= Yet Another Previewer =

Document previewing application

Yet Another Previewer (or YAP) is the name of two different document previewing applications, one for DVI and one for PostScript.

==PostScript==
The YAP for PostScript previewing is used to dynamically edit and re-render PostScript as if one was editing a file, unlike the actual PostScript interpreter itself (such as ghostscript), which deals with PostScript input interactively from a user.

YAP first was bundled with the NeXT demos package of NeXTSTEP, which was also bundled with OPENSTEP. It was not carried into its incarnation as Mac OS X, presumably because of PostScript's lessened importance with the OS X subsystems relying on Display PDF instead.

==DVI==
The YAP for DVI viewing is a program bundled with the widely used MiKTeX TeX distribution for the Microsoft Windows platform.
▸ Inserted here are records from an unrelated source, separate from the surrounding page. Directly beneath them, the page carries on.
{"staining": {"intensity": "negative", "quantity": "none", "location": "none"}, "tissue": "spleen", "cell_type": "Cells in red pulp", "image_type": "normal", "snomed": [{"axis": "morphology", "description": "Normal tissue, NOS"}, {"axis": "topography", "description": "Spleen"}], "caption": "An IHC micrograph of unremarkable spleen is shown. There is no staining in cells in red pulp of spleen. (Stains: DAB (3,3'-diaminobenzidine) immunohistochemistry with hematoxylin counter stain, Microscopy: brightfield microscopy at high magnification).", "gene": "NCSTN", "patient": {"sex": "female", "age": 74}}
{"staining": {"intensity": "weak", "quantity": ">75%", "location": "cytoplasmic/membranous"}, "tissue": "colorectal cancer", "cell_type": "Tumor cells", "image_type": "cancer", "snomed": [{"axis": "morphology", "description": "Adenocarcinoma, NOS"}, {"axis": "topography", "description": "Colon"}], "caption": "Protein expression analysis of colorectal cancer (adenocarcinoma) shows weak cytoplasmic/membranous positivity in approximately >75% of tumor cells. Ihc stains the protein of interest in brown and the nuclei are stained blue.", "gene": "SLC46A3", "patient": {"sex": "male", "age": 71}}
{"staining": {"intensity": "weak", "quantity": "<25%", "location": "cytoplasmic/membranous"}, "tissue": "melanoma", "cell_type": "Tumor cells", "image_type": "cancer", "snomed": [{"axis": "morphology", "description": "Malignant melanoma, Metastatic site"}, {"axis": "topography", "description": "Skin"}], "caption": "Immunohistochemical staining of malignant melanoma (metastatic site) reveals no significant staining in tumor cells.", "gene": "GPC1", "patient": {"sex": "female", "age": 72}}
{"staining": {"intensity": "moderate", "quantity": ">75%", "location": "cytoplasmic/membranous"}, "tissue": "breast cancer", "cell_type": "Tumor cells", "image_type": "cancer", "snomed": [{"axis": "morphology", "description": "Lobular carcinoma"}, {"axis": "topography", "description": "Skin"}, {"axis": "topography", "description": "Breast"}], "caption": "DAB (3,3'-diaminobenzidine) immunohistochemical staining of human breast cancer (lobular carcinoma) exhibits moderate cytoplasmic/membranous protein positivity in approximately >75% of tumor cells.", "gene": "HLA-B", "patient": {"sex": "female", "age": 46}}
YAP allows zooming in and out by several integer factors, besides having a "magnifying glass" feature for local zooming. It supports PostScript specials (for instance, rendering LaTeX documents with PSTricks). Since YAP supports inverse search (when the DVI file was compiled with source specials), it can be configured to launch a LaTeX editor for the source file, placing the cursor on the corresponding word under the cursor in YAP. However, unlike PDF, there is no search facility. YAP is free software published under the GNU GPL.